The new charge is based on the letter that was left plunged into Van Gogh's body with a knife, warning that Hirsi Ali and several other politicians were next. Hirsi Ali subsequently went into hiding and has not since reappeared in Parliament.
The intense security measures needed to ensure her safety — and which reportedly included her being flown by the Dutch military to the US — are allegedly preventing her from carrying out her parliamentary work.
But dismissing criticism of Hirsi Ali's continued absence from parliament late last year, Liberal VVD party leader Jozias van Aartsen said an MP did not only have to appear in parliament to carry out political work. And she is now expected to return after the Christmas recess on Tuesday.
Hirsi Ali co-produced the film "Submission" with Van Gogh. The film — which is critical of domestic abuse within the Islamic faith — is thought to be a prime motivation in Van Gogh's murder. The Somali-born Hirsi Ali is now planning a follow-up film and is writing a book to assist Muslims find a shortcut to enlightenment.
Meanwhile, in response to the new charge, the lawyer representing murder suspect Mohammed B. said the public prosecutor was trying to get as much material as possible to ensure his client would be jailed for a long time.
"The contents of the letter were known right away on 2 November [the day of Van Gogh's murder], so why come out now with this charge?" lawyer Peter Plasman asked.
Plasman also said it was strange that Hirsi Ali had not given testimony to the prosecutor, despite the fact that it must be proven that she was in fear for her life.
Dutch-Moroccan national Mohammed B., a suspected Islamic militant, faces two life sentences for the murder of Van Gogh and the charge of preventing Hirsi Ali from carrying out her work.
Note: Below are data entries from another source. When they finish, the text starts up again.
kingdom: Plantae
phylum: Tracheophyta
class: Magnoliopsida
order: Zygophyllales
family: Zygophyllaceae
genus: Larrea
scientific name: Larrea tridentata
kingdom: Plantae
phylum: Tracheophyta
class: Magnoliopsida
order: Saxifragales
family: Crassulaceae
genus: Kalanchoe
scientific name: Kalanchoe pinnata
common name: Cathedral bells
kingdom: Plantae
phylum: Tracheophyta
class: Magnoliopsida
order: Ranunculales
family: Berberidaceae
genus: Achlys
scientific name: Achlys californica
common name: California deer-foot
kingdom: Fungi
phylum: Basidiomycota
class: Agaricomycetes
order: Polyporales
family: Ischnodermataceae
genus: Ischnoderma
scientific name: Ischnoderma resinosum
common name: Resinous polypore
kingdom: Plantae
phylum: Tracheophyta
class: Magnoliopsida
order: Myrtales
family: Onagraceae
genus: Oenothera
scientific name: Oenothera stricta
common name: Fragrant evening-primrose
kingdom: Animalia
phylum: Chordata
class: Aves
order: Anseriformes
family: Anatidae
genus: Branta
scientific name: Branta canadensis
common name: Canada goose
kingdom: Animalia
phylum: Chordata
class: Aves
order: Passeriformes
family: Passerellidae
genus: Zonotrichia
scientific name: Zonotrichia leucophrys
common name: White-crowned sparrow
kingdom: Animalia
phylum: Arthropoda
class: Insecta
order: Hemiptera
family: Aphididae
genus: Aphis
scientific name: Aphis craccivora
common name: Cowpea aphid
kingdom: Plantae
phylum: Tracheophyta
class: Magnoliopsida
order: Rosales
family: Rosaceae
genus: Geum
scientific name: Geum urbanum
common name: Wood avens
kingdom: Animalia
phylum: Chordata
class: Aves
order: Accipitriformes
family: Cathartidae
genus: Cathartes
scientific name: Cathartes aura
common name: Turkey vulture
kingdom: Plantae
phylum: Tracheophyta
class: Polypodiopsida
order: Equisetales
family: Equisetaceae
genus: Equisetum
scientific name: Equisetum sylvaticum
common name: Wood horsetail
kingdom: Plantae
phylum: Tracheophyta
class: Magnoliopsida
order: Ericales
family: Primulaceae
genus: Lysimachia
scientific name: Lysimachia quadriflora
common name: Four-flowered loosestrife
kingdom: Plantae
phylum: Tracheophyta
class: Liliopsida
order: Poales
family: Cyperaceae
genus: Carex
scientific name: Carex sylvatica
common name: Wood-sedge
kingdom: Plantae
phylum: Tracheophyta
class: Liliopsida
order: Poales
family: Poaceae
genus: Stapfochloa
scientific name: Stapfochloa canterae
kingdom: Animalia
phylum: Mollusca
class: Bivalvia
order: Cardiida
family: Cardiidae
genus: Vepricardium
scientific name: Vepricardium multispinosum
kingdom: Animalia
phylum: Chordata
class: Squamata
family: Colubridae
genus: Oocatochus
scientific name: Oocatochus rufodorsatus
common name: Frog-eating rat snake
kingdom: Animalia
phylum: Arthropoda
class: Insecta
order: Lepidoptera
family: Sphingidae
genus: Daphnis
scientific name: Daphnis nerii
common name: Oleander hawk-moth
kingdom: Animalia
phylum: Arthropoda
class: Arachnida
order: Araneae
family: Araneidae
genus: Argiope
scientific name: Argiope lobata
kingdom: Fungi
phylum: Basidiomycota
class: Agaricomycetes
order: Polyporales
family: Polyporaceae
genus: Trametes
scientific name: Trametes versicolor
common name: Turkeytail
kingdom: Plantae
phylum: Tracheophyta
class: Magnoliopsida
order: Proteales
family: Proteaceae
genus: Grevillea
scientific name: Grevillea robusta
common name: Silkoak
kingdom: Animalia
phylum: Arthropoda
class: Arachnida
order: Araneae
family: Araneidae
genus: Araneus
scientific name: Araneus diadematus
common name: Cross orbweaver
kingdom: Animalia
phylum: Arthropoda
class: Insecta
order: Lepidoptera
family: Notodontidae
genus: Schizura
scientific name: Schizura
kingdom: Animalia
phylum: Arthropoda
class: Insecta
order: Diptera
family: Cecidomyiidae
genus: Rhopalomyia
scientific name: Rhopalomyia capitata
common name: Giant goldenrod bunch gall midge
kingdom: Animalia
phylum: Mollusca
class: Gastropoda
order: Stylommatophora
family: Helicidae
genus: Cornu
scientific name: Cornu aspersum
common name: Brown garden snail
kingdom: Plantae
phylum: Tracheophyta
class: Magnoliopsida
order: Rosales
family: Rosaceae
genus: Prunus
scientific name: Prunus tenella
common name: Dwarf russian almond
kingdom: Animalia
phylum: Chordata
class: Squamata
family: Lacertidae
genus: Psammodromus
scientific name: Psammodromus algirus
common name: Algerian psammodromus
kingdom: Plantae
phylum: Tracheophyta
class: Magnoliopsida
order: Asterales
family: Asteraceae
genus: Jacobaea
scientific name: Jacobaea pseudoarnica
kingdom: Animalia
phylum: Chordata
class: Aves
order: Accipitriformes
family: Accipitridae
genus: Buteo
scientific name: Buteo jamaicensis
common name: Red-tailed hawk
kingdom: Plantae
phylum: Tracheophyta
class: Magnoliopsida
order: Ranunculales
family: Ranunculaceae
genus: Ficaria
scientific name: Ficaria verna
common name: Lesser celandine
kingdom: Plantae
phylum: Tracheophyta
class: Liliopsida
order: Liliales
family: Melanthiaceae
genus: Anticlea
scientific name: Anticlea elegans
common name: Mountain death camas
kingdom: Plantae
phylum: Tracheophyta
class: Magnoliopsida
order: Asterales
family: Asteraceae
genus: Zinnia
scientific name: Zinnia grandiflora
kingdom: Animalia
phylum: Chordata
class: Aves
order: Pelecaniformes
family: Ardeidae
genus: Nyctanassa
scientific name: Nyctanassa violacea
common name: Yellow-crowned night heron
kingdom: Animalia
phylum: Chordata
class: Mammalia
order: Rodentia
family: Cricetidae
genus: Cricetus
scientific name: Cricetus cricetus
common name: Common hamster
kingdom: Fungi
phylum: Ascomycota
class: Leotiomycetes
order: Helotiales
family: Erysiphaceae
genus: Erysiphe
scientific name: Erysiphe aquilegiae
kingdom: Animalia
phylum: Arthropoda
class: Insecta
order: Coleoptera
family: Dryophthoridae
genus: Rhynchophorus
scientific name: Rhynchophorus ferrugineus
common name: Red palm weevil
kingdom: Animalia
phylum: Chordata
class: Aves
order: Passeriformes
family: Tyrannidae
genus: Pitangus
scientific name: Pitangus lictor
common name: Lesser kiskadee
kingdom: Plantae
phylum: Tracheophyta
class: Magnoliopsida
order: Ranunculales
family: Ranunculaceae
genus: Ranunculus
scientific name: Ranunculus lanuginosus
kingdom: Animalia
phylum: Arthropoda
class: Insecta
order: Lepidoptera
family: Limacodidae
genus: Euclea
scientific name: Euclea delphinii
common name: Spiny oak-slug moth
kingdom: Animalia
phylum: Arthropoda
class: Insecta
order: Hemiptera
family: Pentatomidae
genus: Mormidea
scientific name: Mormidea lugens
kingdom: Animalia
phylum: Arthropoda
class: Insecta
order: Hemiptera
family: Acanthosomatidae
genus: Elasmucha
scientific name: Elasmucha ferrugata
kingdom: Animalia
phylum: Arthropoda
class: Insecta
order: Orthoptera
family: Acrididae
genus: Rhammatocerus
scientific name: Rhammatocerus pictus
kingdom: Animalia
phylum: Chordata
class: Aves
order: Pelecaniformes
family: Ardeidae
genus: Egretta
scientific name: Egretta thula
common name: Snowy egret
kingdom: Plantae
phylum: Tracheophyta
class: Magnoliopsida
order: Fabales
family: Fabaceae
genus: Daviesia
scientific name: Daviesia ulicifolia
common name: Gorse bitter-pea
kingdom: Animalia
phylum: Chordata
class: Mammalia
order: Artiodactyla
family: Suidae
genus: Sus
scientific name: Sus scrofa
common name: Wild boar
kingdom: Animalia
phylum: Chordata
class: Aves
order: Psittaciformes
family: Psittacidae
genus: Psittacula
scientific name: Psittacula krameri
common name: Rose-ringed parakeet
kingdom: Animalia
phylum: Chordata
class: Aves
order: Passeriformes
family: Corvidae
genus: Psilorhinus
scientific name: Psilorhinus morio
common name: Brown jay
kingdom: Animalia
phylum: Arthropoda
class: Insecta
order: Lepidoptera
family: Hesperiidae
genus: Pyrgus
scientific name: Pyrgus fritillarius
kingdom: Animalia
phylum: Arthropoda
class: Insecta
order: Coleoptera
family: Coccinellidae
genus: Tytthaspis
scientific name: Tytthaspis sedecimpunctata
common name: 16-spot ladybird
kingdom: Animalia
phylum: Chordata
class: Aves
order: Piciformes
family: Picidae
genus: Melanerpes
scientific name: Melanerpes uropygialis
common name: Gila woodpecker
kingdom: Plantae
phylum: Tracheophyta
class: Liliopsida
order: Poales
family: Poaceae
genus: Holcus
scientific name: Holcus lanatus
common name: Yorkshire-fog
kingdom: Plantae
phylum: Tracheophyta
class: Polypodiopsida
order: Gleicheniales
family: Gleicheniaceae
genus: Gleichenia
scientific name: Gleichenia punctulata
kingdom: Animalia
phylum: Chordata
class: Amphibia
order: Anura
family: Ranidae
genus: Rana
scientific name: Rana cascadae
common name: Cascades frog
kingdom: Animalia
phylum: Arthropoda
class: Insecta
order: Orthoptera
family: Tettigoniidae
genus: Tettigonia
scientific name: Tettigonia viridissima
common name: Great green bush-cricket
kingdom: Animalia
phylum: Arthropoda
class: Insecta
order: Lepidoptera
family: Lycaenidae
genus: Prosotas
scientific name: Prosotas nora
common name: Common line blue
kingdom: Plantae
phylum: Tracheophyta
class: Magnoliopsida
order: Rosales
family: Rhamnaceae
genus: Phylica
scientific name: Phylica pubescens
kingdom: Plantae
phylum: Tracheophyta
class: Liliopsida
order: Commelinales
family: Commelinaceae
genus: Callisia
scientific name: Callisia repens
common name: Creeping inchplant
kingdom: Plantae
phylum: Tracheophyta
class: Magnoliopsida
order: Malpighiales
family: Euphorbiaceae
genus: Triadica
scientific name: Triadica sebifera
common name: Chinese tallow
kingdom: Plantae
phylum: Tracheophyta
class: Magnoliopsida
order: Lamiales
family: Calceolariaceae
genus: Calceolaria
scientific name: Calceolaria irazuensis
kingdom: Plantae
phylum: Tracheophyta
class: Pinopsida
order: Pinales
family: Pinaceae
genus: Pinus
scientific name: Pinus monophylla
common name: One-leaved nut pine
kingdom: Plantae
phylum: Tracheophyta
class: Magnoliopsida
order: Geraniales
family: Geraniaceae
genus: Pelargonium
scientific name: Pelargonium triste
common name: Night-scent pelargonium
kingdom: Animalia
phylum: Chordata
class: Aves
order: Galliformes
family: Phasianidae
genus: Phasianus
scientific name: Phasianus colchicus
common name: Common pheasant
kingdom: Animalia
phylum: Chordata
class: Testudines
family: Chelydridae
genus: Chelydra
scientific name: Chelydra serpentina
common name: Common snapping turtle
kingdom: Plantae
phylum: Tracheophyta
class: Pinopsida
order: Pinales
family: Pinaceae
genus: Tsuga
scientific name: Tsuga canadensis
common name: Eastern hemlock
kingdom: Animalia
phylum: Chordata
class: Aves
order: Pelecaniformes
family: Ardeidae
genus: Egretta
The 26-year-old will face a pre-trial hearing in Amsterdam Court on 26 January.
The latter charge relates to disrupting the democratic process and dates back to 1886, when the law was legislated to tackle revolutionary crimes. Dutch authorities at the time feared a violent socialist revolution, news service NOS reported on Thursday night.
The charge is also expected to be laid against all 12 members of the alleged terror network Main City Group (Hofstadgroep). Among other allegations, the suspects are accused of plotting to kill Hirsi Ali and right-wing independent MP Geert Wilders.
One of the suspected members of the network, 18-year-old Samir A. is accused of planning an attack against the parliament in The Hague and other targets, such as the Borssele nuclear reactor and Schiphol Airport in Amsterdam. His trial will start in Rotterdam Court on 24 February.